The lines are often blurry, but there’s definitely a distinction between being an actor and being a movie star. In the broadest sense of the term, you could describe it as the difference between taking challenging roles to test yourself and the desire to churn out populist entertainment designed to provide something that as many people as possible can enjoy. For example, Daniel Day-Lewis and Joaquin Phoenix are actors, but Arnold Schwarzenegger and Dwayne Johnson are movie stars, despite all of them having the same job at the end of the day.
Chadwick Boseman may have played the title role in the twelfth highest-grossing movie in history before going on to lend support in two epic blockbusters that earned over $2 billion apiece, but Viola Davis says that the late actor had no designs on A-list stardom. The duo have been winning rave reviews for their respective powerhouse performances in Netflix drama Ma Rainey’s Black Bottom, with Boseman virtually guaranteed to scoop a posthumous Best Actor Oscar having swept the board during awards season so far.

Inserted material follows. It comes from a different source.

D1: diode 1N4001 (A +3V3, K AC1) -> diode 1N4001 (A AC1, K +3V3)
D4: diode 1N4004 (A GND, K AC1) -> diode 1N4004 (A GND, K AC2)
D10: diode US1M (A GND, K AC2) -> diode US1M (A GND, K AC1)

Outside of his role as the Marvel Cinematic Universe’s Black Panther, Boseman was more interested in character than commercialism, with the obvious exception of being the only thing worth recommending about the otherwise risible flop Gods of Egypt. One of the words you hear most often associated with the star when his peers talk about him is ‘integrity,’ and in a new interview, Davis was no different.

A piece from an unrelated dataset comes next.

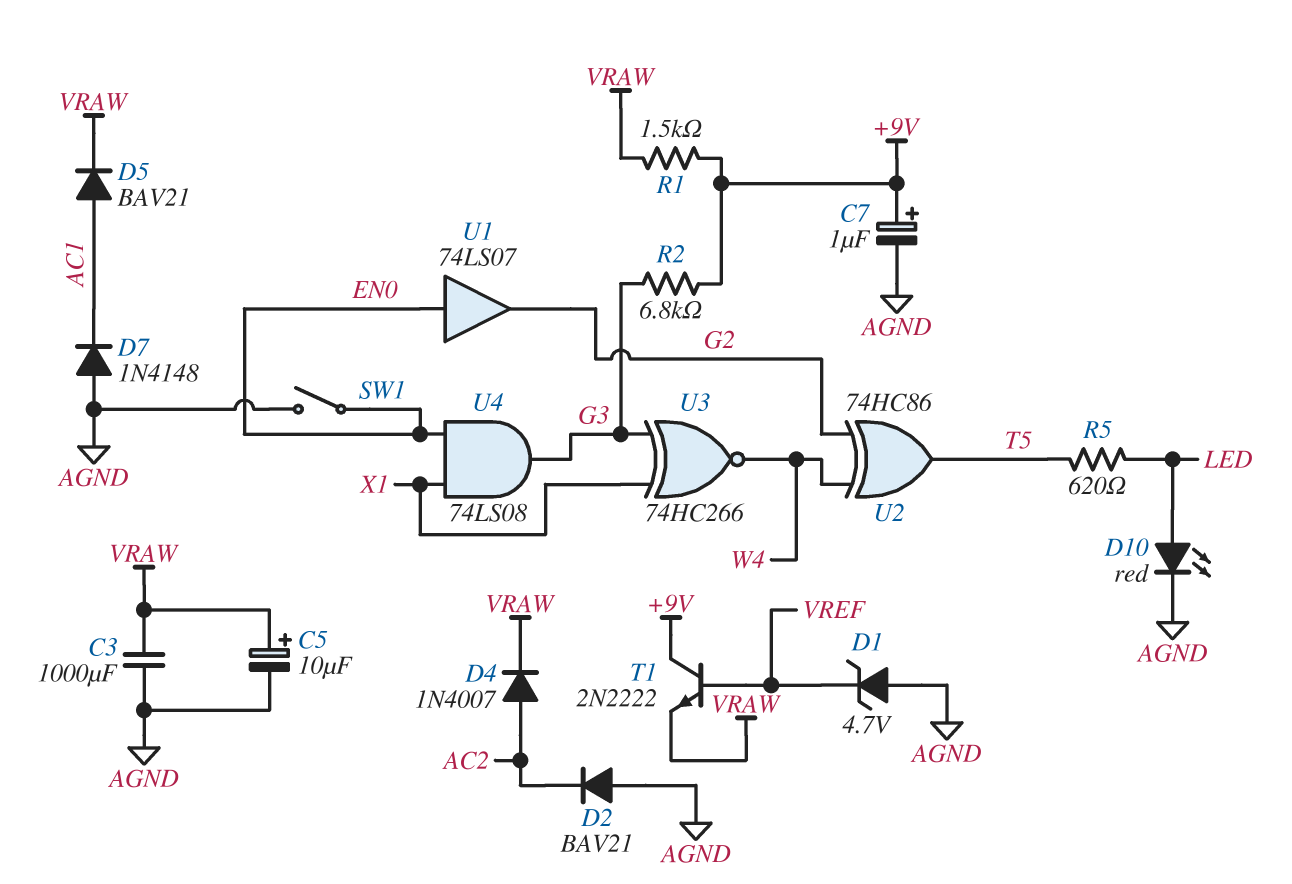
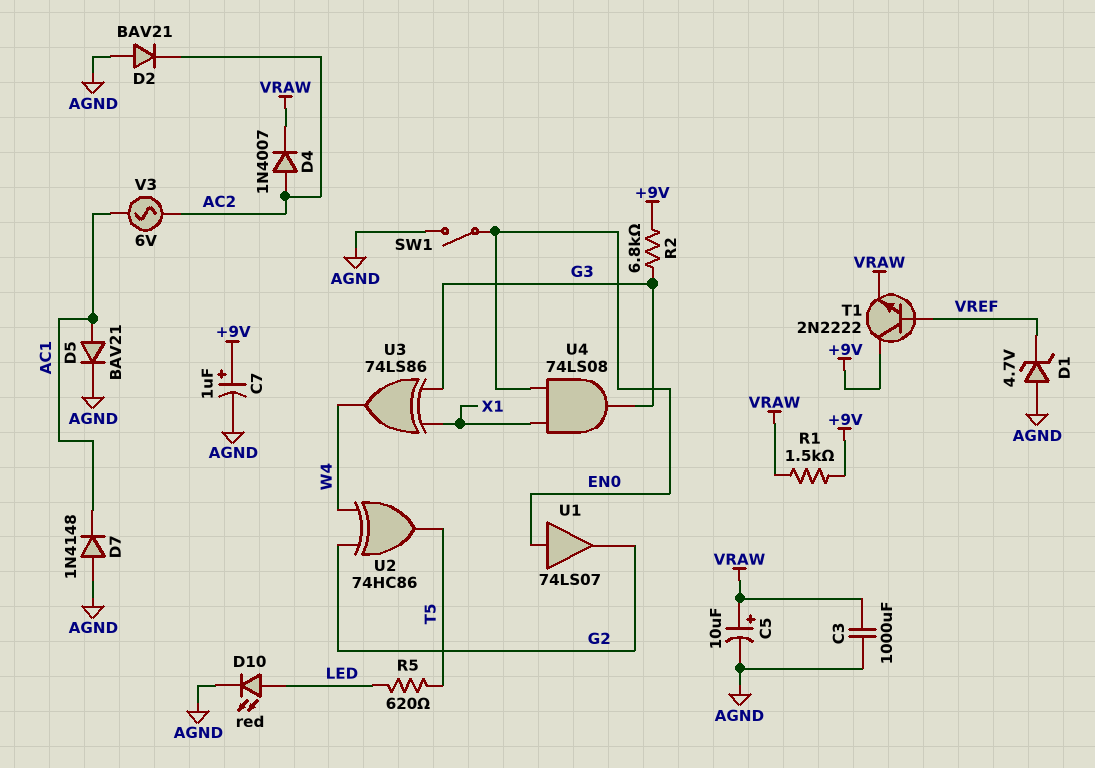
D5: diode BAV21 (A AC1, K VRAW) -> diode BAV21 (A AC1, K AGND)
U3: XNOR 74HC266 (in G3, in X1, out W4) -> XOR 74LS86 (in G3, in X1, out W4)
V3: none -> AC 6V (AC1, AC2)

“What I’ll remember about his legacy is his integrity, and I know people say that so often. They dole that out just like they dole out the word brilliant. But, there’s not a lot of integrity out there. I think it takes a lot of courage to be authentic. Like they say, ‘Courage is just fear said with prayers’. I just felt that he was not interested in being a movie star as much as he was concerned with being a really great artist.”
Boseman only got the chance to appear in fifteen movies before his tragic passing last summer, but Ma Rainey’s Black Bottom looks to put a fitting exclamation point on his legacy, even though he had so much more to give.